The new measures include:

  • Consumer Price Index indexation on dispensing fees paid to pharmacists by the federal government
  • An extra Administration, Handling and Infrastructure (AHI) fee – the Additional Community Supply Support Payment – will be paid to pharmacists when they dispense a 60-day dispensing prescription
  • An investment in developing new, and transforming existing, pharmacy programs
  • Increasing funding by one third for the delivery of established pharmacy services such as dose administration aids (DAAs), MedsChecks and staged supply of medicines
  • An increase in the Regional Pharmacy Maintenance Alliance
  • A new Additional Community Supply Support Payment to replace the Regional Pharmacy Transition Allowance
  • An increase in the number of patients pharmacists can provide funded DAA services for.

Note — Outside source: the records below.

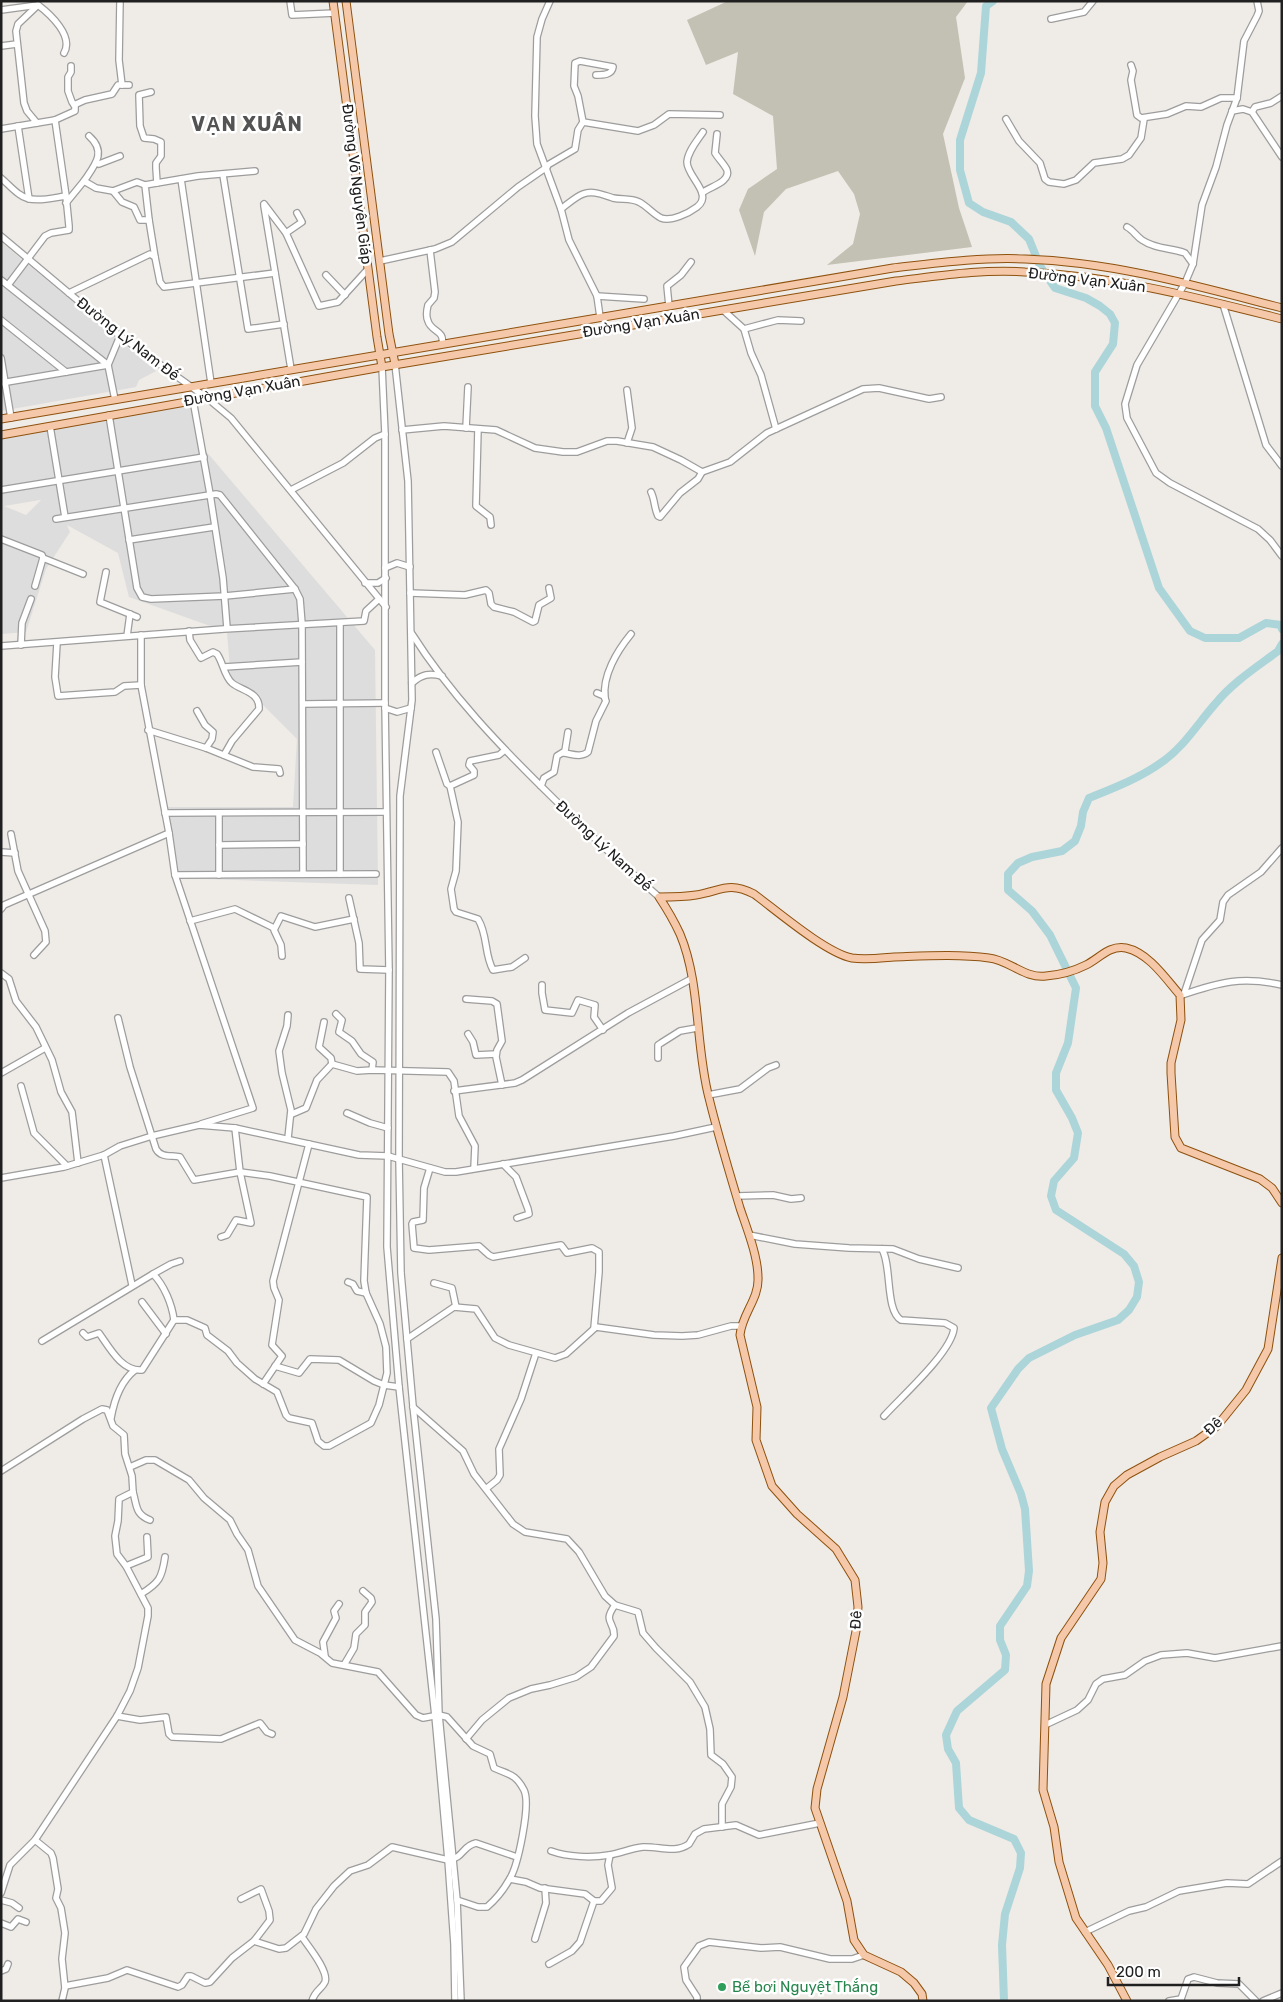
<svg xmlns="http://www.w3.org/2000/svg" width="1283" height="2002" font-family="Rubik,sans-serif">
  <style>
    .residential { fill: #dedddd; fill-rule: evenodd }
    .construction { fill: #c3c1b3 }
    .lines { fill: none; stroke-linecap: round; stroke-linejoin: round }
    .river { stroke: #acd5d9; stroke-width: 8 }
    .minor-casing { stroke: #9d9d9d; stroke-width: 8 }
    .major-casing { stroke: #8e510e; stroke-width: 9 }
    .minor { stroke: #fff; stroke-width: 5.5 }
    .major { stroke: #f4c8a8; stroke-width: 7 }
    .leisure-dot { fill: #2e9e5b; stroke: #fff; stroke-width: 2 }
    .labels { text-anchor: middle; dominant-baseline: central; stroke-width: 5; stroke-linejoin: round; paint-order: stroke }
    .street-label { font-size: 15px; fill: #202020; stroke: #fff }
    .leisure-label { font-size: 15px; fill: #27864d; stroke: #fff; text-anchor: start }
    .district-label { font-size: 20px; font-weight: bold; letter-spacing: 1px; fill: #535353; stroke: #fff }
  </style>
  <rect width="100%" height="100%" fill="#efebe7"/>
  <g class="residential">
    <path d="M1,242l155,129 -17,9 -3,7 -135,24z"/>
    <path d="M196,404l9,46 170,200 3,235 -199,-7 -13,-71h127l4,-68 -39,-39 -27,-18 -4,-50 -98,-35 -11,-44 -51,-28 3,7 -24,37 -20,63 -25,2v-196zM41,500l-15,15 -22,-9 36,-6z"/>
  </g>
  <path class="construction" d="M728,1h240l-12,16 9,61 -22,56 16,74 13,39 -145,18 26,-21 7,-30 -6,-20 -16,-23 -52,18 -22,23 -9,44 -16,-46 9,-21 29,-20 -4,-53 -40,-22 5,-42 -32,13 -19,-45z"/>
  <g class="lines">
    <g class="river">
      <path d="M993,1l-7,5 -5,67 -21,67v30l9,33 14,9 28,10 18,17 11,27 15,22 31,10 14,8 10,8 5,9 -2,21 -18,28v34l11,22 53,160 31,43 15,7h34l27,-15 15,2 1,4"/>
      <path d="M1004,2001l-2,-56 3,-31 15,-46 1,-15 -7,-14 -45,-19 -10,-12 -3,-45 -8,-14 -2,-14 11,-24 48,-41 1,-15 -6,-15v-14l27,-40 2,-15 -4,-62 -4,-15 -19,-45 -11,-41 27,-39 11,-11 46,-23 43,-15 11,-10 8,-13 2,-15 -5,-16 -10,-12 -68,-44 -5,-14 3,-15 20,-23 4,-25 -6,-15 -16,-28v-17l12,-30 8,-55 -26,-53 -18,-24 -24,-21v-16l10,-11 14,-6 30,-6 13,-10 6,-15 2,-14 6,-14c25,-10 51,-20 73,-36 22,-15 36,-39 54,-59 17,-21 41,-36 62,-52l4,-7"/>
    </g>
    <g class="minor-casing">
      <g id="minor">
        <path d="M120,1l-1,59 3,25"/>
        <path d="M290,1l2,14 43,-2"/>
        <path d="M550,1l-8,18 -5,18 -2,79 2,28 24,65 8,31 28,56 3,21"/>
        <path d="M1257,1l2,10 -2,5 -13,25 -7,57 -10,27 -11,42 -14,38 -9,59 -8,19 -48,82 -12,39 2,14 29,55 14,10 88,46 12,11 12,16"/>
        <path d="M1,10l37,-5c12,9 36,31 26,48"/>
        <path d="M1051,19l33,-7 9,-11"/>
        <path d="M1,46l16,-2"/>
        <path d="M1131,65l2,6 -2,9 6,35 4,3 26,-4 19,-8 15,1 20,-9h16"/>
        <path d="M151,92l-12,3 1,31 4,12 10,1 7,3v14l-5,7v5l1,15"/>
        <path d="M74,105l11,-5 27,-6 6,-9h11"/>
        <path d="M1232,111l11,-2 9,3 30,45"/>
        <path d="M1252,112l3,-5 16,-4 11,-7"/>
        <path d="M1006,119l13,22 21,22 5,16 4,3 15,2 12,-4 18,-17 28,-4 7,-4 12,-17 3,-19"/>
        <path d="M55,120l11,76"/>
        <path d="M583,122l-5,-26 -4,-10 1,-23 5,-2 33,6c-1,8 -10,8 -17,8"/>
        <path d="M37,123l-10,-12 -3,-8 -8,-72 2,-7 20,-19"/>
        <path d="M18,126l11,73"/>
        <path d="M1,129l54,-9 20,-9v-5l-3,-4 -4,-11v-14l3,-5v-6"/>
        <path d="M99,164l21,-8"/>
        <path d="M546,166l29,-17 3,-19 5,-8 55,9 16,-6 15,-11 51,1"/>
        <path d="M223,175l25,154 36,-5"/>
        <path d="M1,178c6,5 12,12 18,16 13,10 32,4 47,2l3,30v4l-18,3 -6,3 -37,49"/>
        <path d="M181,179l30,204"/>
        <path d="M84,181c11,-16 23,-29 5,-45"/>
        <path d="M113,191l24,-9 8,3"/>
        <path d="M702,193c7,-6 29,-11 25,-23 -2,-5 -9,-12 -12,-17l2,-19"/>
        <path d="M66,203l18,-22 12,7 17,3 9,11 12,5 6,13h9l-4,-35 53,-9 57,-5"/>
        <path d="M264,204l22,29 33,73 19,-4 30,-33"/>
        <path d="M264,206l27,163"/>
        <path d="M561,209c7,-5 14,-12 22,-15 10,-4 20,1 30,4 9,2 17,0 26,4 8,4 14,12 22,16 10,4 28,-5 36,-11 17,-13 -10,-30 -10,-45 1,-11 10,-21 16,-30"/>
        <path d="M149,220l6,37"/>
        <path d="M1127,227c6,3 9,9 15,13 13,9 29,8 43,13l8,11"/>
        <path d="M286,233l16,-11 -5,-9"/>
        <path d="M1,236l119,100 87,62 24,20 155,189"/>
        <path d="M430,250l5,42 -1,6 -6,7c-1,4 -2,12 0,16 3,11 17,9 14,23"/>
        <path d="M380,261l55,-12 17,-7 66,-55 29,-20"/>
        <path d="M326,275l19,20"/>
        <path d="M1,280l107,85 7,35"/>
        <path d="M69,293l81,-39 5,3 5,25 4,5 111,-14"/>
        <path d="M597,296l47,3"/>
        <path d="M1223,304l43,141 16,21"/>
        <path d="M669,306l-2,-20 14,-11 10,-13"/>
        <path d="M723,310l21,19 7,24 10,22 15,54"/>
        <path d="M1,320l65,52"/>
        <path d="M744,329l34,-9 23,1"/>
        <path d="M1,358l10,60"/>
        <path d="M395,364l13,117 4,219 -12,96 -1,363 2,114 12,133 23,213 3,96 18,185 4,101"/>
        <path d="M382,367l3,67v269l4,267 -2,277 12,140 36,329 13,144 6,84 1,57"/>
        <path d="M1,383l107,-18 12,-29"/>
        <path d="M627,390l5,38 -5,15"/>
        <path d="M193,400l17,94 13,84 4,50"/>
        <path d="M109,415l28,173 5,9 9,2 74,-3 70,-7"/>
        <path d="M50,426l15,91"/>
        <path d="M466,428l2,-41"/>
        <path d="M478,429l-2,77 14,11 1,8"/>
        <path d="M402,430l42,-4 52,4 39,18 28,4h14l30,-11h10l36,6 28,13 21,12 28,-10 37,-29 96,-44 16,-1 50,11 12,-2"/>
        <path d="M1,490l203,-33"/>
        <path d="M291,490l52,-27 32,-25 10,-4"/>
        <path d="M651,492c4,8 3,16 7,24l2,1 20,-24 18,-14 4,-7"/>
        <path d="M56,519l160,-25 4,1 75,94 5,10 2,25 1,250"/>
        <path d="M1,539l41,16 1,3 -8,28"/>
        <path d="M129,540l85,-13"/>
        <path d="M43,558l40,16"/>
        <path d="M385,568l12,-5 13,4"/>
        <path d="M106,572l-6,30 37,15"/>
        <path d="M365,583h13l8,-5"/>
        <path d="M410,593l55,2 21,-5 3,3 2,11 3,3 20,5 19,10 2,-1 4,-16 12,-7 -2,-10"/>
        <path d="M189,631l1,9 11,18 12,-6 4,2c6,8 7,22 15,29 10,8 28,9 27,26l-27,32 -8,14"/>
        <path d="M412,634c38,60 88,112 139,162 35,35 71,69 108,101"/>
        <path d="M141,635v50l28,148 6,42 78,233 -52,16"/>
        <path d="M127,636l3,-22"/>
        <path d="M57,643l-2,34 3,19 57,-4 9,-6 17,-1"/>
        <path d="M21,645l1,-22 9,-24"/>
        <path d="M1,646l223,-17 140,-8 2,-10 13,-12"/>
        <path d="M224,667l78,-5"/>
        <path d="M412,683c10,-9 17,-10 30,-7"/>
        <path d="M605,698c-3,-22 12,-47 26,-64"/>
        <path d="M303,704l82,-1"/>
        <path d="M385,708l12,4 14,-4"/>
        <path d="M197,711l8,14 8,7 -1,7 -6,9"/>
        <path d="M148,730l58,18 47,19 26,2 1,4"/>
        <path d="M436,752l11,32 3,2 8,36 -2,49 -5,18 3,20 2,3 22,7c10,16 6,35 15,51l19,-3 13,-9"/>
        <path d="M564,753c8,1 17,5 24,-1l8,-31 10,-20 -2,-5 -7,-3"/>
        <path d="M450,786l24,-11v-4l-5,-6 1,-4 29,-6 6,-5"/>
        <path d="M541,786l3,-8 10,-6 3,-16 8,-5 3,-19"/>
        <path d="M165,813l221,-1"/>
        <path d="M11,834l7,37 27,60 1,11 -12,13"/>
        <path d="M219,845l84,-1"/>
        <path d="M1,852l14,1"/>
        <path d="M340,874v-251"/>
        <path d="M175,875l201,-1"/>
        <path d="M219,875v-62"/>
        <path d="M349,898l10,45 1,26 29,1"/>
        <path d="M1,909l3,-4 165,-72"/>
        <path d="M190,921l45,-12 39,19"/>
        <path d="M282,956l-1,-11 -7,-15 7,-14 34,11 39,-8"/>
        <path d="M1,973l8,6 7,22 20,26 16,33 9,32 11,20 6,51"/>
        <path d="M542,985v8l3,17 27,3 6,-13 17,5 -1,12 9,13"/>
        <path d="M1184,994l18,-54 18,-20 3,-18 5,-7 33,-23 21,-24"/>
        <path d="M1182,995c38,-13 60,-19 100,-10"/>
        <path d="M466,999l26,2 5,3 5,37 -5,9 -1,7 6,28"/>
        <path d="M336,1014l6,6 -3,12 13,9 9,13 12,8 -1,8"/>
        <path d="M288,1015l-1,11 -8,25 3,22 9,37 -3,28"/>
        <path d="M118,1018l12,49 26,82c5,9 15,6 24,8l14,23 46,-8 30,4 97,21 -3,84 2,12 14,31 6,23 1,26 -8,32 -8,18 -42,23h-5l-6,-5 -6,-18 -23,-5 -3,-3 -9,-23 -22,-13 -18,-16 -9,-12 -21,-16 -2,-7 -18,-8h-13"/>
        <path d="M324,1022l-5,25 12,11 1,6"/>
        <path d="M468,1034l5,8 3,13 20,-1"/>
        <path d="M658,1058v-13l3,-2 19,-12 17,-3"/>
        <path d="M1,1073l44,-25"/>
        <path d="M21,1086l13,47 33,33"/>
        <path d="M454,1091l61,-8 7,-3 106,-67 63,-34"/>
        <path d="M708,1095l32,-6 28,-21 8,-3"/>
        <path d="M347,1113l23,10 18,5"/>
        <path d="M292,1114l14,-6 11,-28 15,-16 25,7 15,-1 76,2 6,9 5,35 16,30 -1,22"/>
        <path d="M104,1155l28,130"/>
        <path d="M503,1164l13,13 12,32 1,5 -12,4"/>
        <path d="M430,1168l-6,20 -1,32 -10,2 -1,2 2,24 15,2 50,-4 10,9 4,2 68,-12 6,8 25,-5 7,4v20l-5,56"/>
        <path d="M1,1178l63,-11 40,-12 16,-9 32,-10 47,-11 36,3 124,27 29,1 57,16h11l218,-36 42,-9"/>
        <path d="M737,1196l36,-1 18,4 10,-1"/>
        <path d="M749,1235l46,9 54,4 44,1 26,10 39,9"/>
        <path d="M221,1237l6,-2 9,-15 15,3 -11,-51 -5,-44"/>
        <path d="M882,1249c10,17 3,61 19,71l44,3 9,5c-2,24 -53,69 -70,88"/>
        <path d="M153,1274l18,-10 9,-3"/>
        <path d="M348,1282l5,2 4,7 9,2"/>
        <path d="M434,1283l18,5 4,19"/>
        <path d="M142,1302l24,32"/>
        <path d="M407,1339l47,-32 22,2 19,29 14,7 46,13 11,-4 30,-27 58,8 28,1 16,-1 33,-9h10"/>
        <path d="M42,1341l111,-67c11,11 19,30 21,46l-32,50c-20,2 -33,-23 -43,-37l-12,4 -4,-4"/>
        <path d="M275,1366l24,7 11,-14 29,1 35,21 10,4 15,2"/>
        <path d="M263,1384l19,-28 -10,-11 7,-45 -5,-12 -1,-7 36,-137"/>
        <path d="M413,1407l50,44 11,23 39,50 12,8 42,7 12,13 26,44 10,9 23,7 5,21 13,15 34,34 15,25 5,22 1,26 12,9 9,13 -1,10 -9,17v23"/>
        <path d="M111,1418c3,-17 10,-37 24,-48"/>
        <path d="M130,1467l16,-7h9l34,20 15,18 26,22 7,14 11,16 10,36 37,54 25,13 12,10 46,9 38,43 7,3 16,-3 8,2 26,29 17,8 4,14c15,7 21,5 30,22 7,14 -6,77 -15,90 -5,9 -14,20 -22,27h-9l-21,-7"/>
        <path d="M1,1471l82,-52 19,-10 5,1 6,16 11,9 1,19 7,22 1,16 -14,7 -1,22 -3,15 2,18 9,12 22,42v8l-10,52 -8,23 -13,25 -82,124 -25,25 -9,28"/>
        <path d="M487,1488l10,-8 3,-5 -1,-26 22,-50 15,-46"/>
        <path d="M133,1492c4,14 2,22 17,28"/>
        <path d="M126,1566l22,-9 -1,-20"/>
        <path d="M141,1594c18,-11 21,-16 24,-37"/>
        <path d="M325,1656l-2,-14 13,-24 -2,-7 5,-7"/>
        <path d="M344,1665l10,-17 2,-14 9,-9v-13l7,-10 -1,-4 -8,-7"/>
        <path d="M117,1716l23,4 26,-3 3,17 3,3 49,2 39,-16 7,9 5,2"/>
        <path d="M1045,1725l32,-15 11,-10 8,-16 7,-5 22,-4 20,-14 16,-6 26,-2 28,5 67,-12"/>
        <path d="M466,1739l16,-19 27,-22 22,-9 19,-4 26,-8 15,-10 23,-31c1,-15 -12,-13 1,-31"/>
        <path d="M35,1840l16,13 2,5 5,31 -2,9 5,10 4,25 -3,26 3,29 -3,13"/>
        <path d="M551,1851c17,6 40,7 58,4 12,-2 23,-7 34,-8 16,-1 32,7 46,-3l6,-10 9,-5 32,-4 23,10 61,-12"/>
        <path d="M510,1879l16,3 14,6 45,6 9,7h7l11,-13 -4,-23 2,-10"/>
        <path d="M1,1900l11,3 7,5"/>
        <path d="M1,1923l10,4 7,-8 8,3"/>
        <path d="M1085,1932l44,-21 17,-4 33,-16 48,-8 21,1 34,-23"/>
        <path d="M302,1937c6,9 27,34 23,45 -3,7 -10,8 -13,19"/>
        <path d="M535,1939l11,-36 -1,-15"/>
        <path d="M254,1941l25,8 7,-1 18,-14 12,-25 18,-23 16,-15 18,-6 24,-18 56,13c16,-2 14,-14 28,-17l41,14"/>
        <path d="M549,1964l23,-13 8,-9 14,-41"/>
        <path d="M1,1971l5,-2 2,-5"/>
        <path d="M65,1986l43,-8 19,-8 51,17 4,-2 6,-9h3l14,7 5,-1 22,-24 22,-17 16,-21 -1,-9 -8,-22 -20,10"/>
        <path d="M1181,1999l7,-20 6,-2 23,6 22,1 17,17"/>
        <path d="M697,2001v-4l-11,-17 -2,-13 15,-21 10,-4 52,6 19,-1 50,12h22l12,-4"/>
        <path d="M1169,2001l12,-2v2"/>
        <path d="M1263,2001l19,-8"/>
      </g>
    </g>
    <g class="major-casing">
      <g id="major">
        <path d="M333,1l44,336 5,30"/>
        <path d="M346,1l43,333 6,30"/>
        <path d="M1,419l892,-151c44,-5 88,-11 132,-9 88,3 172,27 257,49"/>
        <path d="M1,435l381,-68 514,-86c43,-5 86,-12 129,-9 90,4 170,25 257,47"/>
        <path d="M923,2001l-1,-7 -8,-11 -13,-11 -37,-17 -10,-15 -7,-39 -32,-93 2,-19 26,-92 13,-66 2,-24 -3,-27 -19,-31 -39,-35 -25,-28 -16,-46 1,-33 -17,-72c2,-21 19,-36 18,-57 0,-22 -11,-49 -18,-70 -11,-37 -22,-73 -31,-110 -14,-53 -8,-114 -29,-164 -6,-13 -13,-25 -21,-37 12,0 25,0 37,-2 25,-4 32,-14 58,-1 23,17 72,59 98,64 13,2 29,0 42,-1 31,-1 64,-3 95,1 20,2 36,21 57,18 13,-1 28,-5 40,-11 14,-7 23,-20 40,-17 23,5 40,31 54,47l1,25 -10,43v10l4,64 6,11 79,31 12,9 10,15"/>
        <path d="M1127,2001l-19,-36 -32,-47 -17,-56 -5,-35 -11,-37 3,-106 15,-46 40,-59 2,-16 -3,-31 5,-30 9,-16 13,-11 33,-18 36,-16 21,-15 29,-36 22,-41 14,-91"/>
      </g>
    </g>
    <use href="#minor" class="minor"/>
    <use href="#major" class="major"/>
  </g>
  <circle class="leisure-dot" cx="722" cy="1987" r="5"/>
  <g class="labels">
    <g class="street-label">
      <text transform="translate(357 184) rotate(83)">Đường Võ Nguyên Giáp</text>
      <text transform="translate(1087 280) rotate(7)">Đường Vạn Xuân</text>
      <text transform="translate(641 323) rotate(-9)">Đường Vạn Xuân</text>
      <text transform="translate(128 339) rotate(38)">Đường Lý Nam Đế</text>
      <text transform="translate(242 391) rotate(-10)">Đường Vạn Xuân</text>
      <text transform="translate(604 846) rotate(43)">Đường Lý Nam Đế</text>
      <text transform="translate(1213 1426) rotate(-43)">Đê</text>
      <text transform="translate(856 1620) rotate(-86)">Đê</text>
    </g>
    <g class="leisure-label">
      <text x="732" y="1987">Bể bơi Nguyệt Thắng</text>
    </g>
    <g class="district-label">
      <text x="247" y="124">VẠN XUÂN</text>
    </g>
  </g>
  <rect width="1283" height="2002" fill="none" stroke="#202020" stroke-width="5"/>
  <path d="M1108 1977v8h131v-8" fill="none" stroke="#202020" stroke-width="2.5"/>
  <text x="1116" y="1977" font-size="15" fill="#202020" stroke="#ffffff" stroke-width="4" paint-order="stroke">200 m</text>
</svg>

‘Patients will see cost of living relief via the 8CPA, done in a sustainable way that recognises the importance of community pharmacists’ role delivering world-class, affordable primary healthcare,’ said Trent Twomey, National President of the Guild.

What we already know

Ahead of today’s 8CPA signing, the government hinted at what was to come by announcing a range of measures in the 2024–25 federal budget earlier this month.

These initiatives include:

  • a freeze on Pharmaceutical Benefits Scheme indexation for 1 year for patients with a Medicare card, and up to a 5 years for pensioners and other Commonwealth concession card holders so medicine prices stay stable
  • lifting the DAA service cap from 60 to 90 services per pharmacy per week to improve access for patients.

Pharmacists can expect to remain as business as usual this month, before changes to remuneration and the indexation on dispensing fees kick off on 1 July 2024, with the 8CPA running until 30 June 2029.

What’s in PSA’s agreement?

The second agreement announced today is the Strategic Agreement on Pharmacist Professional Practice, signed by A/Prof Sim and Minister Butler.

The strategic agreement with the Australian Government contains a program of work to deliver contemporary fundamental standards and guidelines that define pharmacy practice across all areas of practice.

‘PSA’s Strategic Agreement on Pharmacist Professional Practice acknowledges that the role of pharmacists is changing and evolving, and with that comes the need to further develop the fundamental guidelines that underpin all elements and areas of pharmacy practice,’ said A/Prof Sim.

‘PSA’s strategic agreement provides a pathway to create data and evidence to demonstrate the need for long-term, continued funding for programs we know are critical to the Quality Use of Medicines,’ added PSA Lead Negotiator Dr Shane Jackson FPS.

What do pharmacists need to know?

There are some pharmacy services that were not addressed in the agreements.

Existing programs such as HMRs, RMMRs, ACOP, NIPVIP, ODT and workforce programs will continue to be funded under existing mechanisms.

In the meantime, the government will work with PSA and other stakeholders regarding pharmacy programs not included in the 8CPA.

‘We are focused on continuing our work with Minister Butler and the Department of Health and Aged Care which will define the design, implementation and evaluation of pharmacist-led programs which are not in the 8CPA,’ added A/Prof Sim.